-- start of SOURCE DOCUMENT --

And the same court in Gartner v. Chicago, Rock Island  Pacific Ry. Co., 71 Neb. 444, 98 N.W. 1052, held that one who is in possession of real estate under a contract with the owner for the purchase thereof has sufficient title to maintain an action for damages to the land.
That a person holding the equitable estate in land may maintain an action for injury to the freehold has been held in the following cases: Miller v. Zufall, 113 Pa. 317, 6 A. 350;Cleveland v. Grand Trunk Ry. Co., 42 Vt. 449; Rood v. New York  Erie R. R. Co., 18 Barb. (N.Y.) 80; Russell v. Meyer, 7 N.D. 355, 75 N.W. 262, 47 L. R. A. 637; Chouteau v. Boughton, 100 Mo. 406, 13 S.W. 877.
The facts offered to be proved by that part of the deposition of Benj. B. Foster excluded by the court would have established that Benj. B. Foster had the naked legal title to said lots as a trustee in resulting trust in favor of the plaintiff in this action. *Page 589 
Plaintiff was in possession, and had been ever since it was organized as a corporation, and had paid the purchase price of said lots, paid for the improvements thereon, and paid the taxes. Benj. B. Foster had never been in possession. Whatever injury occurred to said property resulting in the depreciation in the value thereof was the loss of the plaintiff. Whatever increase in the value of the same might occur would be the gain of the plaintiff. The plaintiff is the real party in interest, and in equity would be regarded as the owner of the lots, and a judgment in its favor in this case could be pleaded by defendant in an action against it by the said Benj. B. Foster upon proof of the facts offered to be proved by the plaintiff as a bar to a recovery by Benj. B. Foster. While it would have been better practice to have made the person holding the legal title a party to the suit, not having done so does not defeat the right of recovery of the plaintiff in this action, and the action of the court in rejecting said evidence was error.
The evidence introduced by plaintiff established that its lots fronted on A street, in the city of Perry, and that the same had been occupied and used as a lumber yard by plaintiff for several years; that the defendant had built upon A street in front of said lots its main line of railway and four switch tracks; that the nearest track of said railway was 10 feet from the door of the building on plaintiff's lots. The evidence further establishes that said lots are located on a corner; that on the south side of same is Seventh street, but that said street is not passable on account of their being a creek across same, over which there is no bridge; that the space between plaintiff's property and the nearest railroad track was not sufficient for teams to go in and out. There is no evidence in the record disclosing what right defendant had to build its railway tracks upon A street, or whether any permission had been granted it by the city of Perry to build the same upon said street; but it appears from the record that the case was tried in the court below upon the theory that authority had been obtained from the city of Perry by the defendant to construct its *Page 590 
railroad upon said street, and such is the theory of the case as presented by the briefs of both parties filed in this court, and we shall therefore consider the case upon the theory upon which it was tried in the court below and as presented in the briefs of the parties.

-- end of SOURCE DOCUMENT --
-- start of EXTRACTED DATA --

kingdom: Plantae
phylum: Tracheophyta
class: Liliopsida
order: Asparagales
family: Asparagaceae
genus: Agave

-- end of EXTRACTED DATA --

▶ YOUR OBJECTIVE: Condense the paragraph of the court opinion that begins "Plaintiff was in possession" into a short bulleted list that keeps its main facts.

▶ WORKED SOLUTION:
- Plaintiff had been in possession of the lots ever since it was organized as a corporation.
- Plaintiff had paid the purchase price, the improvements, and the taxes.
- Benj. B. Foster had never been in possession.
- Any loss or gain in the lots' value fell to the plaintiff.
- Plaintiff is the real party in interest and in equity would be regarded as the owner.
- On proof of the facts plaintiff offered, defendant could plead a judgment for plaintiff as a bar to recovery in any action Benj. B. Foster brought against it.
- Joining the holder of the legal title would have been better practice, but the failure to do so does not defeat plaintiff's right of recovery.
- The court erred in rejecting the evidence.